Tuesday, April 11, 2023

Synchronize Across Time Zones

Been wondering what this meant in Windows Scheduler for a long time and someone explained it dead simple - it stores and runs the job time in UTC. Makes sense.

Tuesday, March 21, 2023

.Net system programming video

Good review (or first view) of how GCs, threading, etc work under the cover.

Sunday, March 19, 2023

Building Perl modules by hand

Two Perl posts in a row, but I was catching up on my Perl Advent calendar and realized I had never built a module by hand before, always relying on cpan or cpanm. It's not too hard and might save you one day.

Friday, March 17, 2023

Function signatures in Perl

I'm finally getting a chance to play with them and they seem great.
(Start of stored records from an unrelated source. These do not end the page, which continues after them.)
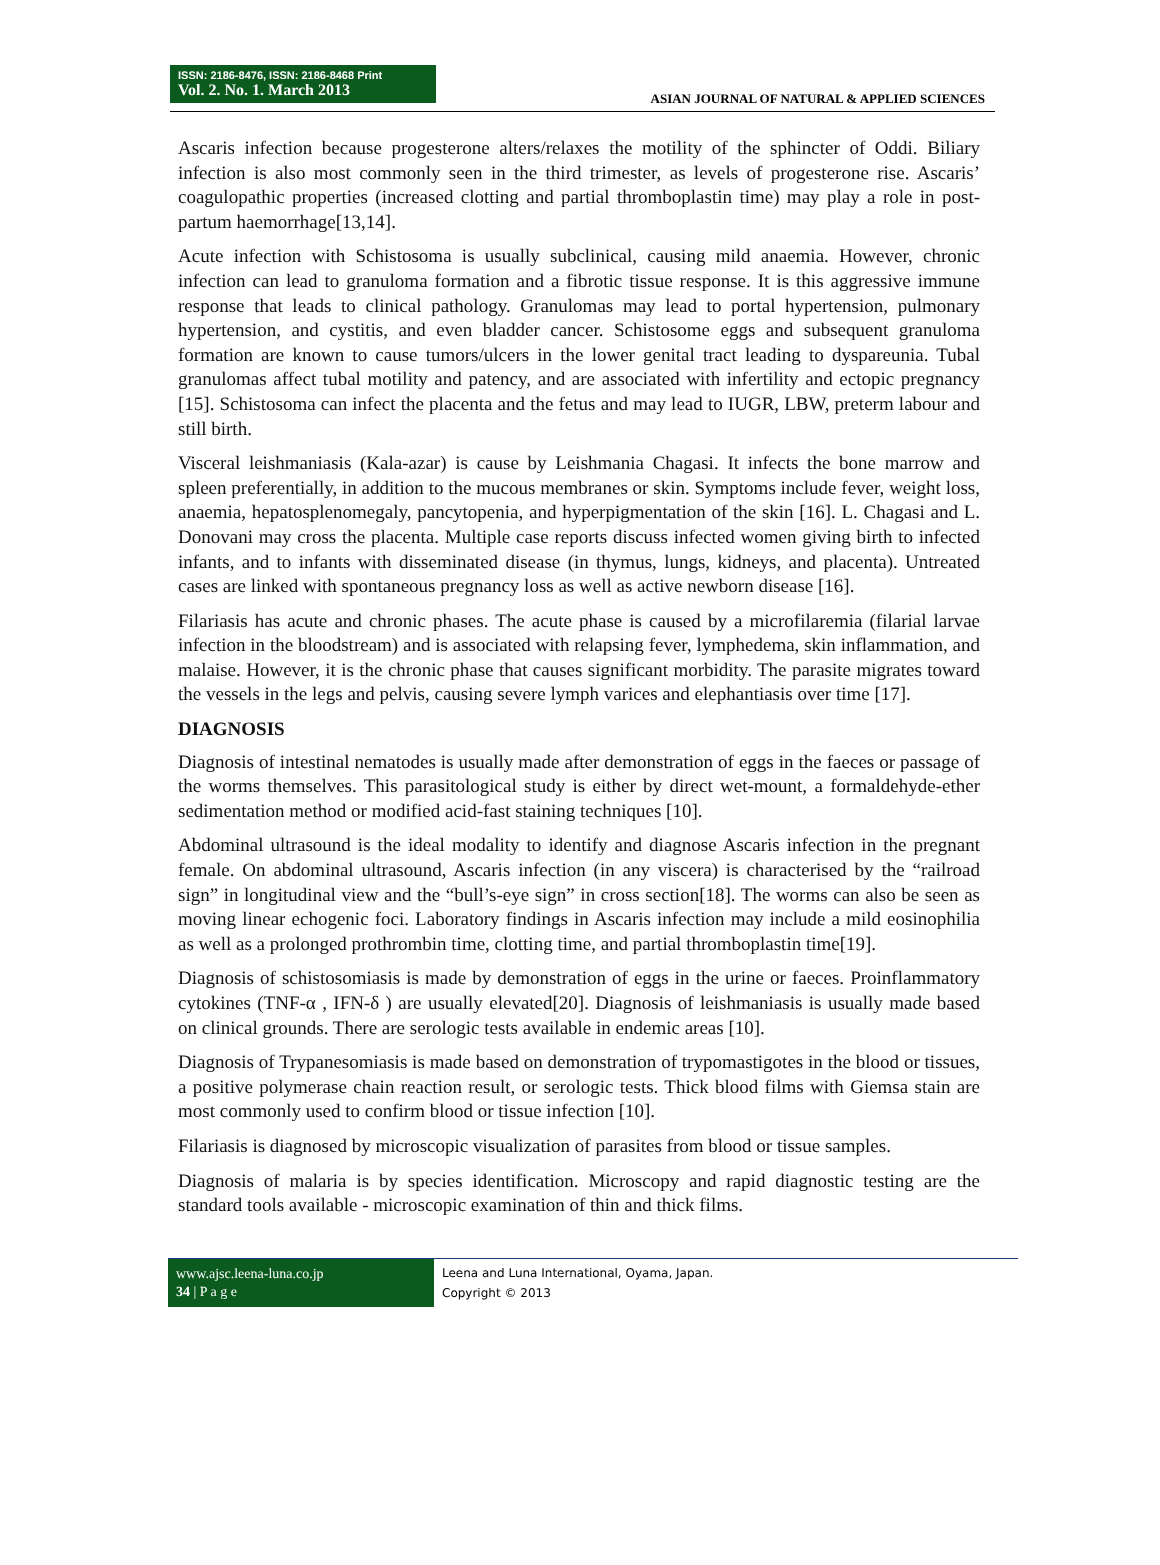ISSN: 2186-8476, ISSN: 2186-8468 Print
Vol. 2. No. 1. March 2013
ASIAN JOURNAL OF NATURAL & APPLIED SCIENCES
Ascaris infection because progesterone alters/relaxes the motility of the sphincter of Oddi. Biliary infection is also most commonly seen in the third trimester, as levels of progesterone rise. Ascaris’ coagulopathic properties (increased clotting and partial thromboplastin time) may play a role in post-partum haemorrhage[13,14].
Acute infection with Schistosoma is usually subclinical, causing mild anaemia. However, chronic infection can lead to granuloma formation and a fibrotic tissue response. It is this aggressive immune response that leads to clinical pathology. Granulomas may lead to portal hypertension, pulmonary hypertension, and cystitis, and even bladder cancer. Schistosome eggs and subsequent granuloma formation are known to cause tumors/ulcers in the lower genital tract leading to dyspareunia. Tubal granulomas affect tubal motility and patency, and are associated with infertility and ectopic pregnancy [15]. Schistosoma can infect the placenta and the fetus and may lead to IUGR, LBW, preterm labour and still birth.
Visceral leishmaniasis (Kala-azar) is cause by Leishmania Chagasi. It infects the bone marrow and spleen preferentially, in addition to the mucous membranes or skin. Symptoms include fever, weight loss, anaemia, hepatosplenomegaly, pancytopenia, and hyperpigmentation of the skin [16]. L. Chagasi and L. Donovani may cross the placenta. Multiple case reports discuss infected women giving birth to infected infants, and to infants with disseminated disease (in thymus, lungs, kidneys, and placenta). Untreated cases are linked with spontaneous pregnancy loss as well as active newborn disease [16].
Filariasis has acute and chronic phases. The acute phase is caused by a microfilaremia (filarial larvae infection in the bloodstream) and is associated with relapsing fever, lymphedema, skin inflammation, and malaise. However, it is the chronic phase that causes significant morbidity. The parasite migrates toward the vessels in the legs and pelvis, causing severe lymph varices and elephantiasis over time [17].
DIAGNOSIS
Diagnosis of intestinal nematodes is usually made after demonstration of eggs in the faeces or passage of the worms themselves. This parasitological study is either by direct wet-mount, a formaldehyde-ether sedimentation method or modified acid-fast staining techniques [10].
Abdominal ultrasound is the ideal modality to identify and diagnose Ascaris infection in the pregnant female. On abdominal ultrasound, Ascaris infection (in any viscera) is characterised by the “railroad sign” in longitudinal view and the “bull’s-eye sign” in cross section[18]. The worms can also be seen as moving linear echogenic foci. Laboratory findings in Ascaris infection may include a mild eosinophilia as well as a prolonged prothrombin time, clotting time, and partial thromboplastin time[19].
Diagnosis of schistosomiasis is made by demonstration of eggs in the urine or faeces. Proinflammatory cytokines (TNF-α , IFN-δ ) are usually elevated[20]. Diagnosis of leishmaniasis is usually made based on clinical grounds. There are serologic tests available in endemic areas [10].
Diagnosis of Trypanesomiasis is made based on demonstration of trypomastigotes in the blood or tissues, a positive polymerase chain reaction result, or serologic tests. Thick blood films with Giemsa stain are most commonly used to confirm blood or tissue infection [10].
Filariasis is diagnosed by microscopic visualization of parasites from blood or tissue samples.
Diagnosis of malaria is by species identification. Microscopy and rapid diagnostic testing are the standard tools available - microscopic examination of thin and thick films.
www.ajsc.leena-luna.co.jp
34 | P a g e
Leena and Luna International, Oyama, Japan.
Copyright © 2013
Not the old prototypes, but brand new spiffy ones!
  sub some_function($a, $b) { 
  return $a + $b;
}
  
I think promises and futures are next on my Perl updating adventure

Monday, January 30, 2023

Regulations around government debt lead to crisis

Put briefly

By much favoring banks holding “safe” government debt and residential mortgages (demand-carbs) than loans to “risky” small businesses and entrepreneurs (supply-proteins), way too much debt has been generated against a weakly obese not muscular economy. Of course, in the process, bureaucracy autocracies were empowered, and houses transformed from home into valuable investment assets.

Sunday, January 22, 2023

IBM I cloud instances available

Neato!
With ezDev, developers will get access to the latest Power9 and Power10 systems, equipped with the latest IBM i 7.4 and IBM i 7.5 operating systems and development tools. These ezDev cloud partitions include modern IBM compilers as well as open source technologies that are increasingly used in IBM i shops. This will allow developers to access the latest development tools and have full systems control with QSECOFR authority. (It is important to be able to test applications for security vulnerabilities as they are being coded or refactored, and ezDev allows this to be done on a true developer system, not on a production environment and includes their custom ezSecurity SIP package to configure and manage system security.)